Your task: Given the entries below, would you transcribe exactly the lines starting at the one with "sätt som mikrobryggerierna" and ending at the one with "Código: 63632", both kept, pictures omitted, nothing extra?

Records provided:
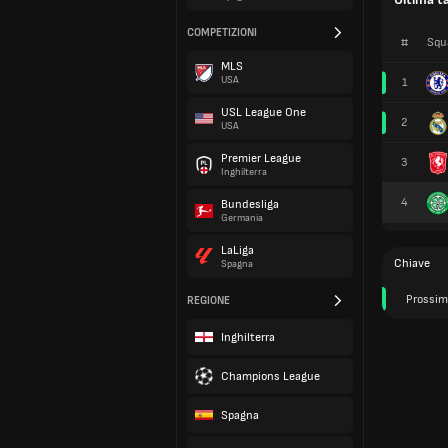
COMPETIZIONI
#
Squ
MLS
USA
1
USL League One
2
USA
Premier League
3
Inghilterra
4
Bundesliga
Germania
LaLiga
Chiave
Spagna
Prossim
REGIONE
Inghilterra
Champions League
Spagna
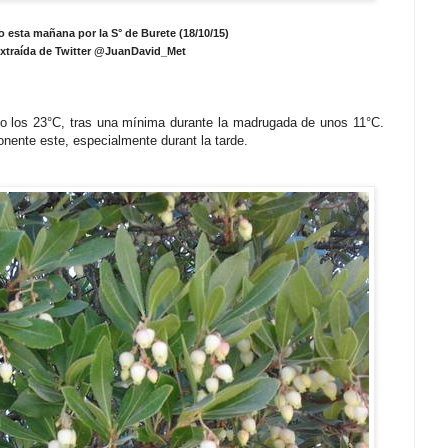
 esta mañana por la S° de Burete (18/10/15)
xtraída de Twitter @JuanDavid_Met
 los 23°C, tras una mínima durante la madrugada de unos 11°C.
nente este, especialmente durant la tarde.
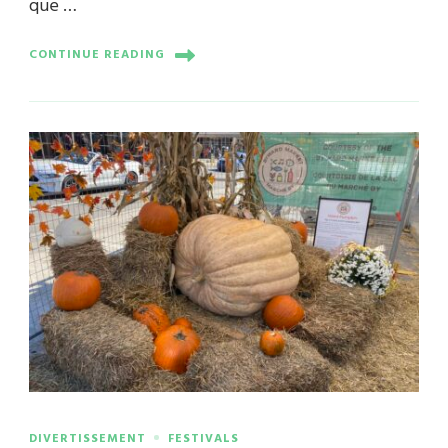
que …
CONTINUE READING
DIVERTISSEMENT
FESTIVALS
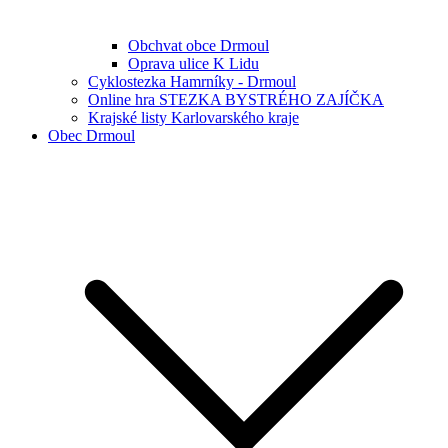
Obchvat obce Drmoul
Oprava ulice K Lidu
Cyklostezka Hamrníky - Drmoul
Online hra STEZKA BYSTRÉHO ZAJÍČKA
Krajské listy Karlovarského kraje
Obec Drmoul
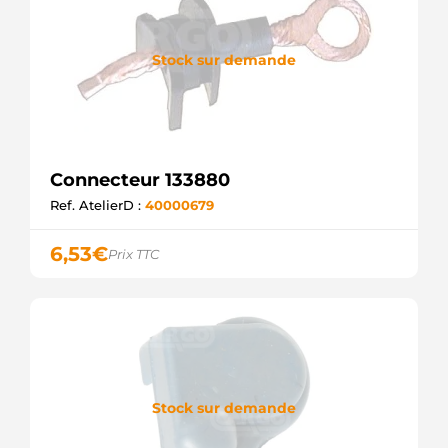
Stock sur demande
Connecteur 133880
Ref. AtelierD :
40000679
6,53
€
Prix TTC
Stock sur demande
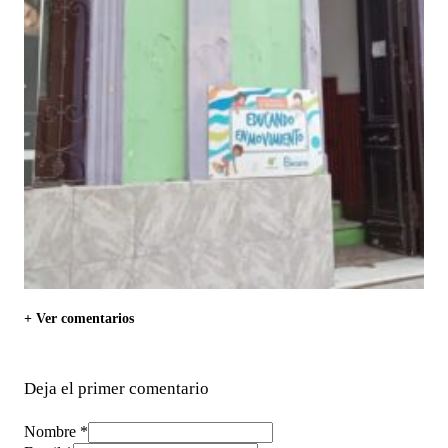
+ Ver comentarios
Deja el primer comentario
Nombre *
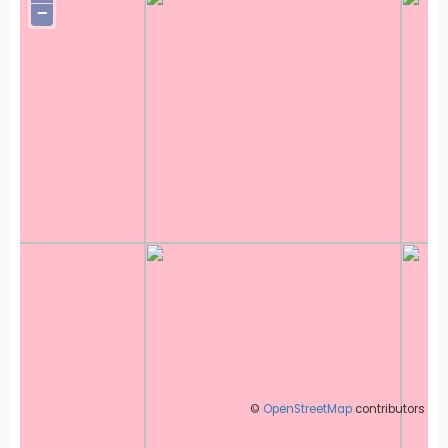
−
©
OpenStreetMap
contributors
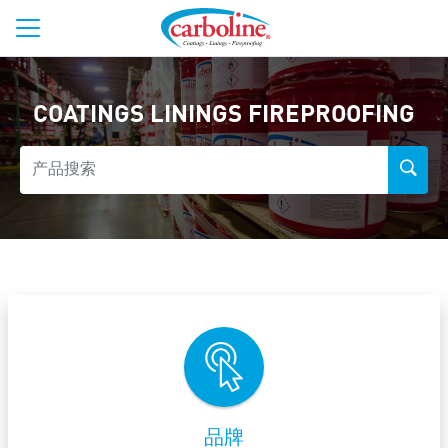
COATINGS LININGS FIREPROOFING
品牌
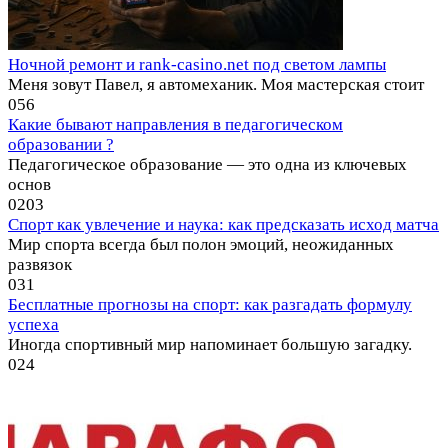
Ночной ремонт и rank-casino.net под светом лампы
Меня зовут Павел, я автомеханик. Моя мастерская стоит
0
56
Какие бывают направления в педагогическом
образовании ?
Педагогическое образование ― это одна из ключевых
основ
0
203
Спорт как увлечение и наука: как предсказать исход матча
Мир спорта всегда был полон эмоций, неожиданных
развязок
0
31
Бесплатные прогнозы на спорт: как разгадать формулу
успеха
Иногда спортивный мир напоминает большую загадку.
0
24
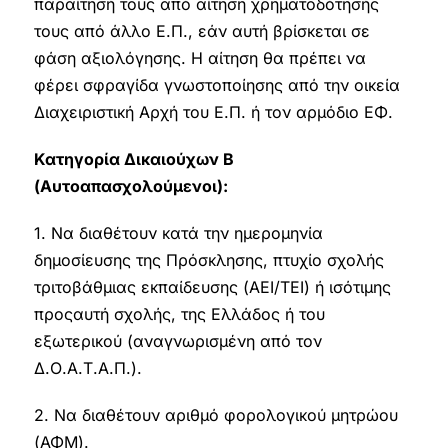
παραίτησή τους από αίτηση χρηματοδότησής
τους από άλλο Ε.Π., εάν αυτή βρίσκεται σε
φάση αξιολόγησης. Η αίτηση θα πρέπει να
φέρει σφραγίδα γνωστοποίησης από την οικεία
Διαχειριστική Αρχή του Ε.Π. ή τον αρμόδιο ΕΦ.
Κατηγορία Δικαιούχων Β
(Αυτοαπασχολούμενοι):
1. Να διαθέτουν κατά την ημερομηνία
δημοσίευσης της Πρόσκλησης, πτυχίο σχολής
τριτοβάθμιας εκπαίδευσης (ΑΕΙ/ΤΕΙ) ή ισότιμης
προςαυτή σχολής, της Ελλάδος ή του
εξωτερικού (αναγνωρισμένη από τον
Δ.Ο.Α.Τ.Α.Π.).
2. Να διαθέτουν αριθμό φορολογικού μητρώου
(ΑΦΜ).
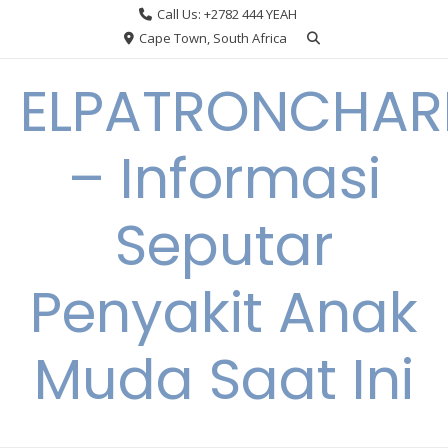
Skip
Call Us: +2782 444 YEAH
to
Cape Town, South Africa
content
ELPATRONCHA
– Informasi
Seputar
Penyakit Anak
Muda Saat Ini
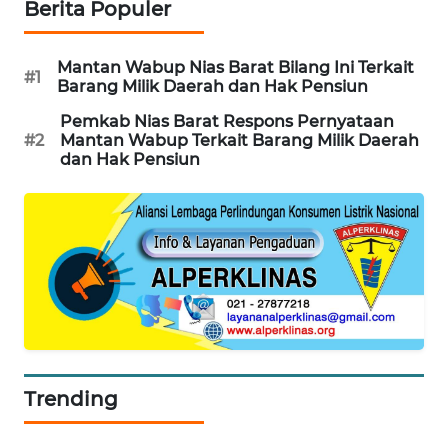
MKLI
Berita Populer
LPKKI
Mantan Wabup Nias Barat Bilang Ini Terkait
#1
Barang Milik Daerah dan Hak Pensiun
LKKI
Pemkab Nias Barat Respons Pernyataan
#2
Mantan Wabup Terkait Barang Milik Daerah
KOPEKLIN
dan Hak Pensiun
PORTAL
KONSUMEN
FORWAMKI
ALPERKLINAS
FORJASIDA
Trending
TAMBANG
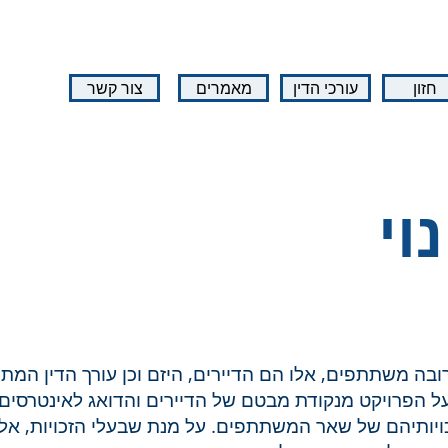
חזון
עורכי הדין
מאמרים
צור קשר
וי
 מרובה משתתפים, אלו הם הדיירים, היזם וכן עורך הדין המת
ל הפרויקט מנקודת מבטם של הדיירים והדואג לאינטרסי
זכויותיהם של שאר המשתתפים. על מנת שבעלי הזכויות, אל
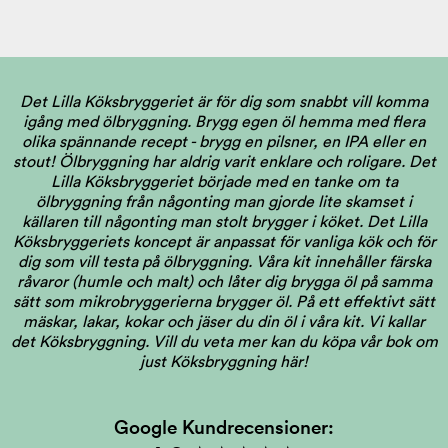
Det Lilla Köksbryggeriet är för dig som snabbt vill komma
igång med ölbryggning. Brygg egen öl hemma med flera
olika spännande recept - brygg en pilsner, en IPA eller en
stout! Ölbryggning har aldrig varit enklare och roligare. Det
Lilla Köksbryggeriet började med en tanke om ta
ölbryggning från någonting man gjorde lite skamset i
källaren till någonting man stolt brygger i köket. Det Lilla
Köksbryggeriets koncept är anpassat för vanliga kök och för
dig som vill testa på ölbryggning. Våra kit innehåller färska
råvaror (humle och malt) och låter dig brygga öl på samma
sätt som mikrobryggerierna brygger öl. På ett effektivt sätt
mäskar, lakar, kokar och jäser du din öl i våra kit. Vi kallar
det Köksbryggning.
Vill du veta mer kan du köpa vår bok om
just Köksbryggning här!
Google Kundrecensioner:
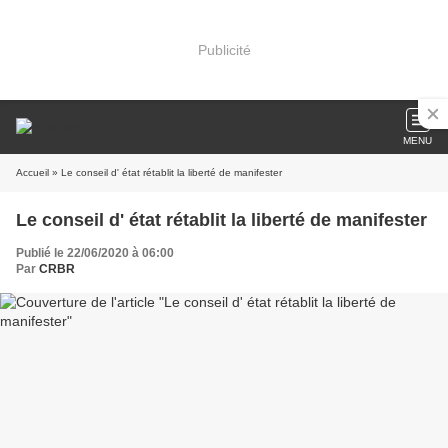
Publicité
MENU
Accueil
» Le conseil d' état rétablit la liberté de manifester
Le conseil d' état rétablit la liberté de manifester
Publié le 22/06/2020 à 06:00
Par
CRBR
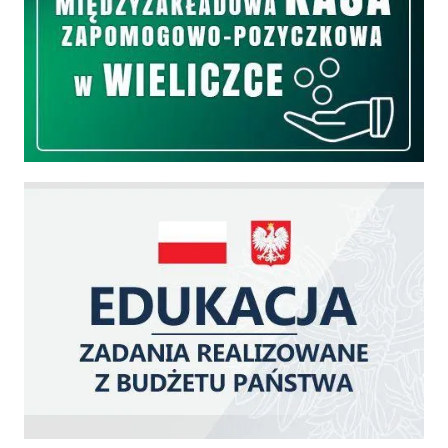
Edukacja - zadania realizowane z budżetu państwa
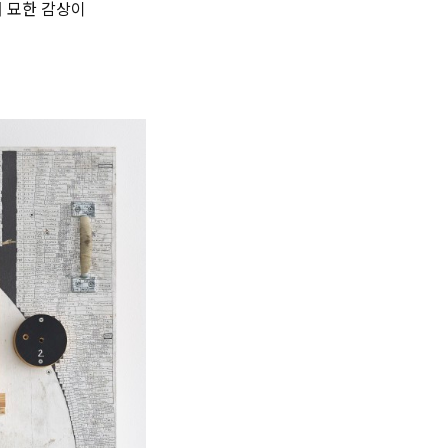
서 묘한 감상이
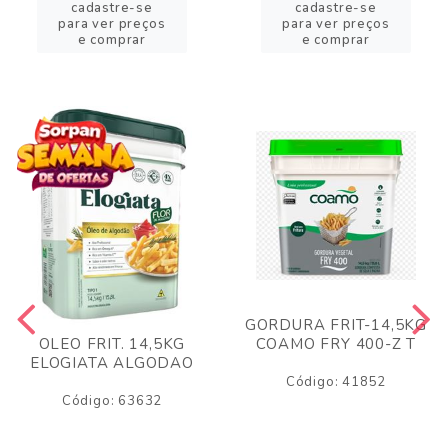
cadastre-se
cadastre-se
para ver preços
para ver preços
e comprar
e comprar
GORDURA FRIT-14,5KG
COAMO FRY 400-Z T
OLEO FRIT. 14,5KG
ELOGIATA ALGODAO
Código: 41852
Código: 63632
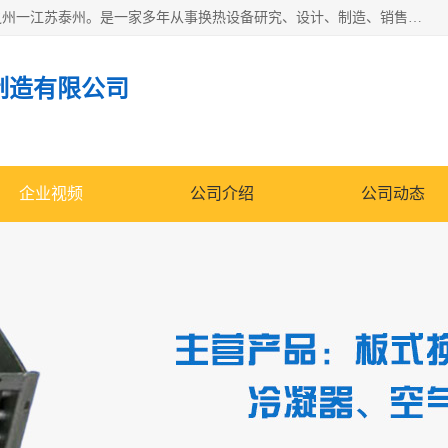
泰州市金锐达换热设备制造有限公司座落于鱼米之乡、祥泰之州一江苏泰州。是一家多年从事换热设备研究、设计、制造、销售、服务于一体的生产企业。
制造有限公司
企业视频
公司介绍
公司动态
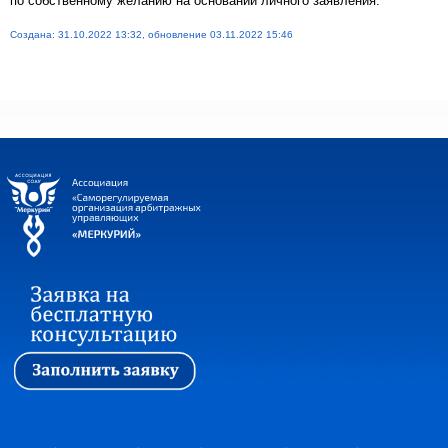
по собственному желанию на основании личного заявления.
Создана: 31.10.2022 13:32, обновление 03.11.2022 15:46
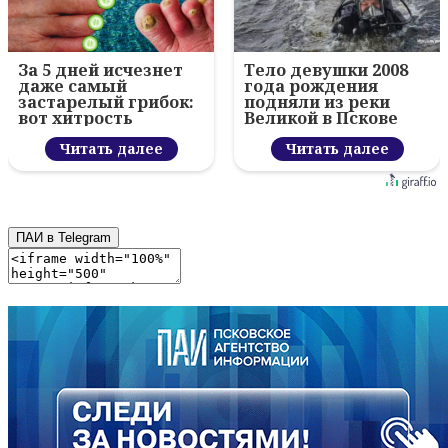
За 5 дней исчезнет
Тело девушки 2008
даже самый
года рождения
застарелый грибок:
подняли из реки
вот хитрость
Великой в Пскове
Читать далее
Читать далее
ПАИ в Telegram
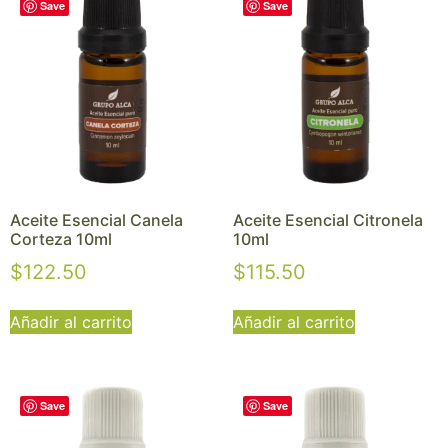
Save
Save
Aceite Esencial Canela
Aceite Esencial Citronela
Corteza 10ml
10ml
$
122.50
$
115.50
Añadir al carrito
Añadir al carrito
Save
Save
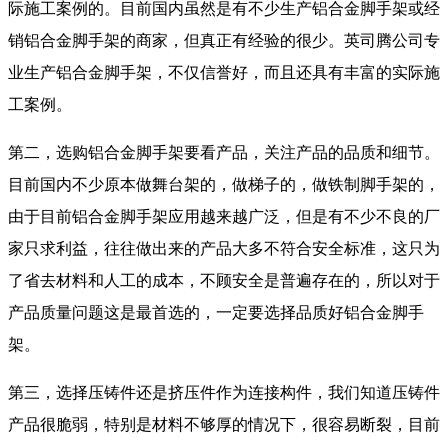
际施工案例的。目前国内虽然是有不少生产铝合金脚手架或经
销铝合金脚手架的商家，但真正有经验的很少。英司腾公司专
业生产铝合金脚手架，不仅信誉好，而且还具有丰富的实际施
工案例。
第二，选购铝合金脚手架要看产品，关注产品的品质和细节。
目前国内不少原本做舞台架的，做梯子的，做铁制脚手架的，
由于目前铝合金脚手架应用越来越广泛，但是有不少不良的厂
家只求利益，往往做出来的产品大多不符合安全标准，这只为
了省去材料和人工的成本，不顾安全是普遍存在的，所以对于
产品质量问题这是最首选的，一定要选择品质好铝合金脚手
架。
第三，选择压铸件还是挤压件作为连接构件，我们知道压铸件
产品很脆弱，特别是材料不够厚的情况下，很容易断裂，目前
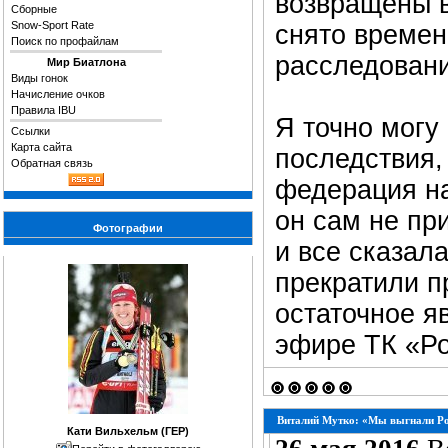
возвращены в
Сборные
Snow-Sport Rate
снято времен
Поиск по профайлам
расследовани
Мир Биатлона
Виды гонок
Начисление очков
Правила IBU
Я точно могу
Ссылки
Карта сайта
последствия,
Обратная связь
федерация на
он сам не пр
Фотографии
и все сказал
прекратили п
остаточное яв
эфире ТК «Ро
Виталий Мутко: «Мы выгнали Род
Кати Вильхельм (ГЕР)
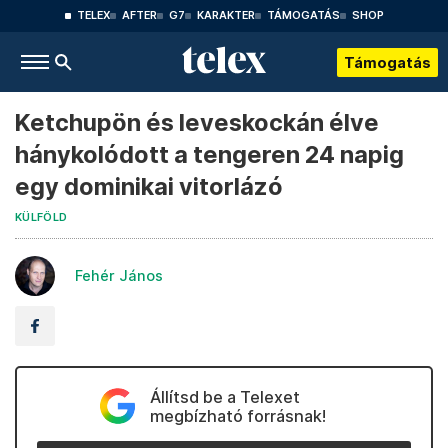
TELEX
AFTER
G7
KARAKTER
TÁMOGATÁS
SHOP
Támogatás
Ketchupön és leveskockán élve
hánykolódott a tengeren 24 napig
egy dominikai vitorlázó
KÜLFÖLD
Fehér János
Állítsd be a Telexet
megbízható forrásnak!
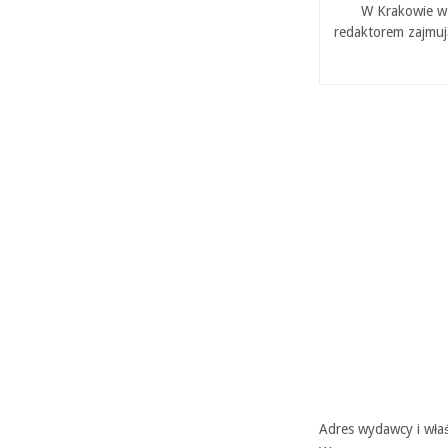
W Krakowie w 
redaktorem zajmuj
Adres wydawcy i właś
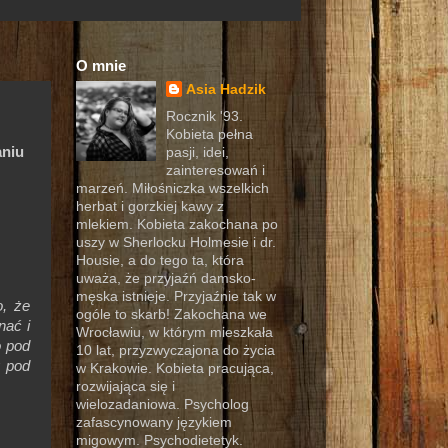
O mnie
Asia Hadzik
Rocznik '93.
Kobieta pełna
aniu
pasji, idei,
zainteresowań i
marzeń. Miłośniczka wszelkich
herbat i gorzkiej kawy z
mlekiem. Kobieta zakochana po
uszy w Sherlocku Holmesie i dr.
Housie, a do tego ta, która
uważa, że przyjaźń damsko-
męska istnieje. Przyjaźnie tak w
o, że
ogóle to skarb! Zakochana we
nać i
Wrocławiu, w którym mieszkała
o pod
10 lat, przyzwyczajona do życia
y pod
w Krakowie. Kobieta pracująca,
rozwijająca się i
wielozadaniowa. Psycholog
zafascynowany językiem
migowym. Psychodietetyk.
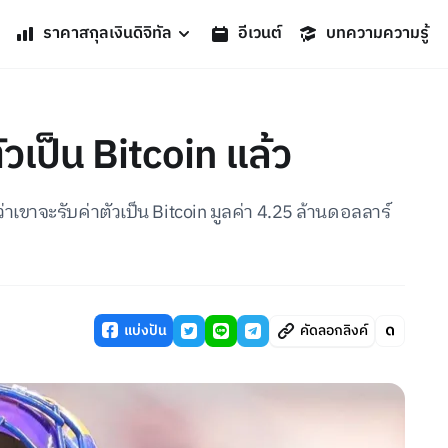
ราคาสกุลเงินดิจิทัล
อีเวนต์
บทความความรู้
ัวเป็น Bitcoin แล้ว
าเขาจะรับค่าตัวเป็น Bitcoin มูลค่า 4.25 ล้านดอลลาร์
แบ่งปัน
คัดลอกลิงค์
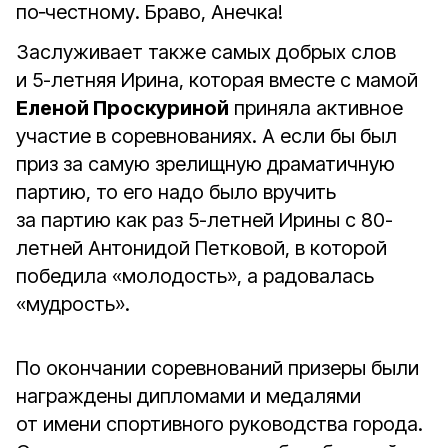
по‑честному. Браво, Анечка!
Заслуживает также самых добрых слов
и 5-летняя Ирина, которая вместе с мамой
Еленой Проскуриной
приняла активное
участие в соревнованиях. А если бы был
приз за самую зрелищную драматичную
партию, то его надо было вручить
за партию как раз 5-летней Ирины с 80-
летней Антонидой Петковой, в которой
победила «молодость», а радовалась
«мудрость».
По окончании соревнований призеры были
награждены дипломами и медалями
от имени спортивного руководства города.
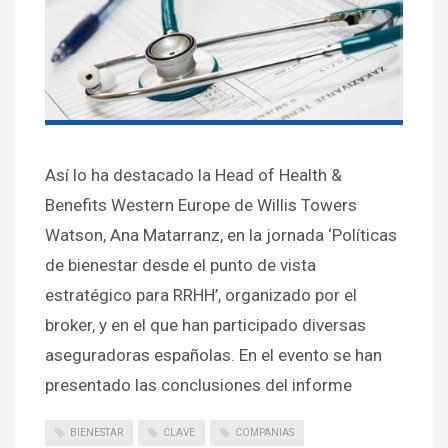
Así lo ha destacado la Head of Health &
Benefits Western Europe de Willis Towers
Watson, Ana Matarranz, en la jornada ‘Políticas
de bienestar desde el punto de vista
estratégico para RRHH’, organizado por el
broker, y en el que han participado diversas
aseguradoras españolas. En el evento se han
presentado las conclusiones del informe
BIENESTAR
CLAVE
COMPANIAS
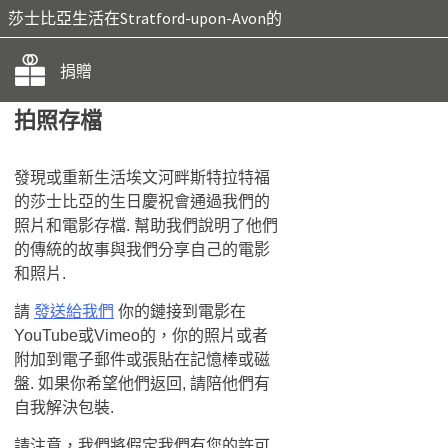
莎士比亞生活在Stratford-upon-Avon的
捐贈
拍照存檔
發現或重新生活埃文河畔斯特拉特福
的莎士比亞的生日慶祝會通過我們的
照片和電影存檔. 幫助我們說明了他們
的傳統的故事與​​我們分享自己的電影
和照片.
請
發送給我們
你的鏈接到電影在
YouTube或Vimeo的，你的照片或者
附加到電子郵件或張貼在記憶棒或磁
盤. 如果你希望他們返回, 請陪他們有
自我解決包裝.
請注意，我們將假定我們有您的許可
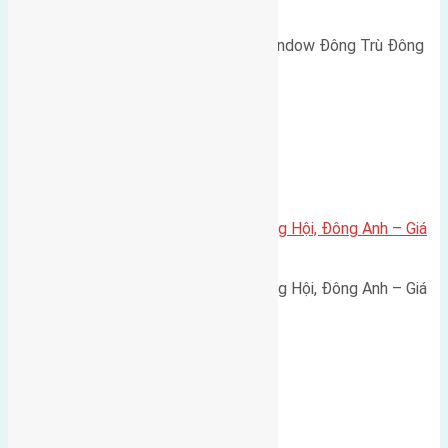
rộng 10m vỉa hè 5m
Cần bán biệt thự song lập Eurowindow Đông Trù Đông
Hội Đông Anh Tp Hà Nội diện…
Xã Đông Hội
Bán đất 80m² tái định cư X1 Đông Hội, Đông Anh – Giá
165 triệu/m²
Bán đất 80m² tái định cư X1 Đông Hội, Đông Anh – Giá
165 triệu/m² Thông tin…
Chung cư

Response to the task:
sätt som mikrobryggerierna brygger öl. På ett effektivt sätt
mäskar, lakar, kokar och jäser du din öl i våra kit. Vi kallar
det Köksbryggning.
Vill du veta mer kan du köpa vår bok om
just Köksbryggning här!
Google Kundrecensioner:
Publicité
MENU
Accueil
» Le conseil d' état rétablit la liberté de manifester
Le conseil d' état rétablit la liberté de manifester
Publié le 22/06/2020 à 06:00
Par
CRBR
Edukacja - zadania realizowane z budżetu państwa
서 묘한 감상이
cadastre-se
cadastre-se
para ver preços
para ver preços
e comprar
e comprar
GORDURA FRIT-14,5KG
COAMO FRY 400-Z T
OLEO FRIT. 14,5KG
ELOGIATA ALGODAO
Código: 41852
Código: 63632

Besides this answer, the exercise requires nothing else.